(Beginning of Dataset content)

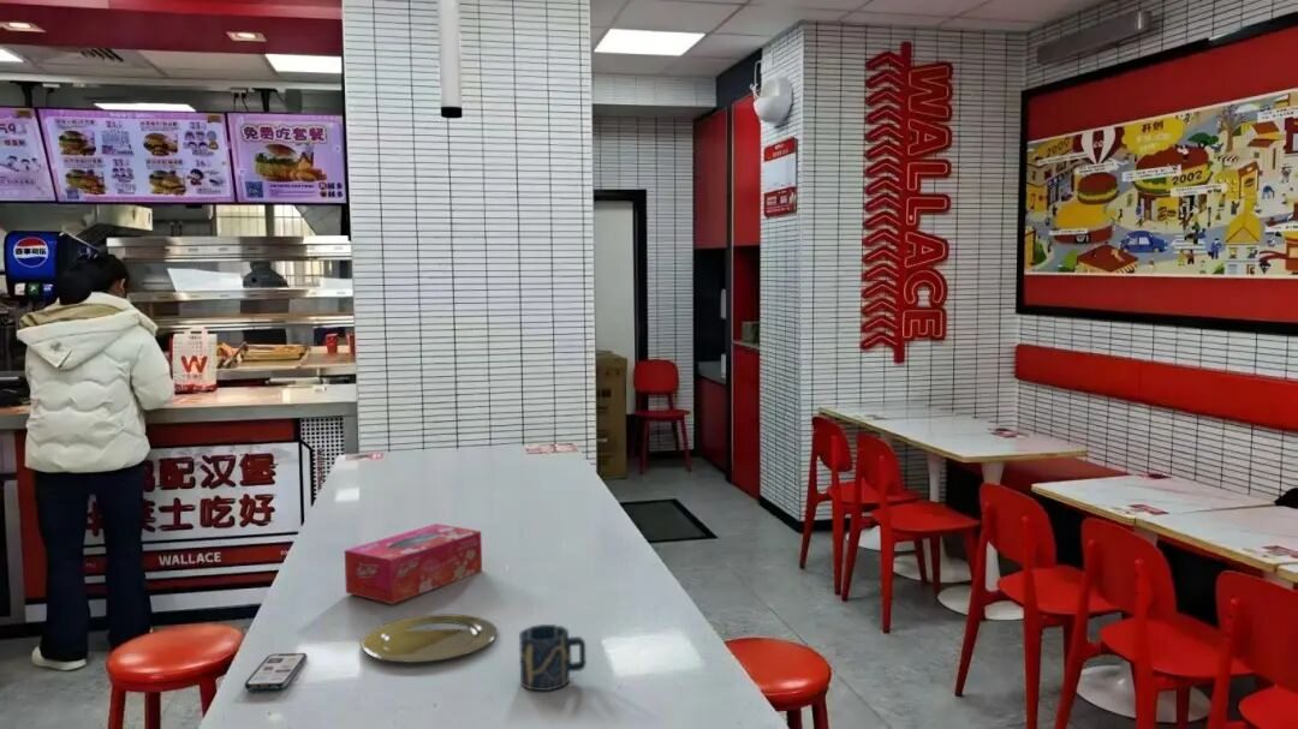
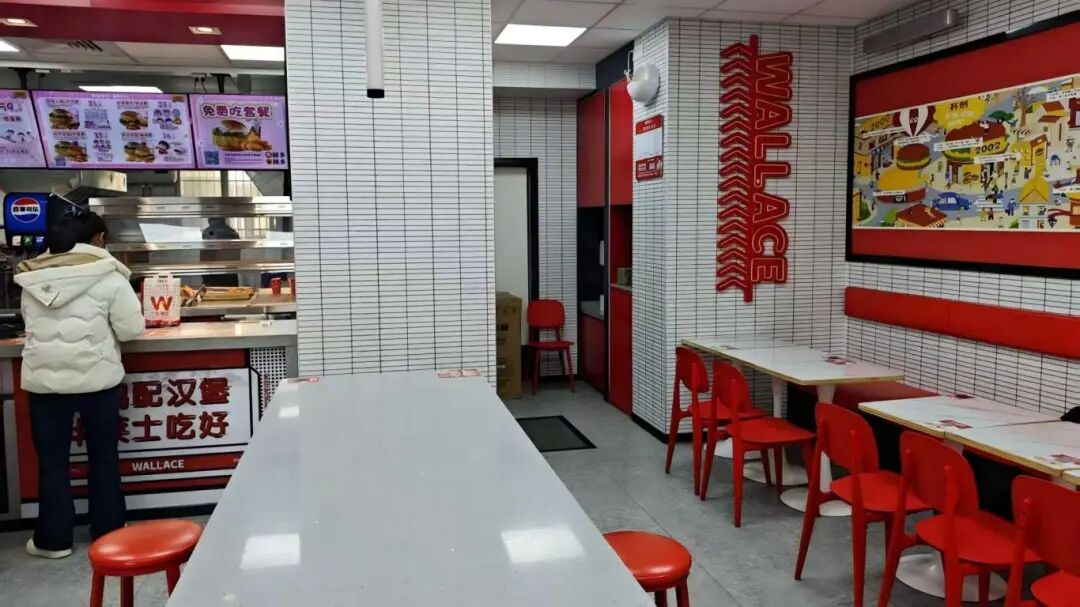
- phone case [243,652,309,691]
- plate [361,614,499,664]
- tissue box [344,522,483,605]
- cup [518,623,587,692]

(End of Dataset content)

*About this task*
Your task is to repeat the listing exactly while omitting its pictures.

*Response for this exercise*
- phone case [243,652,309,691]
- plate [361,614,499,664]
- tissue box [344,522,483,605]
- cup [518,623,587,692]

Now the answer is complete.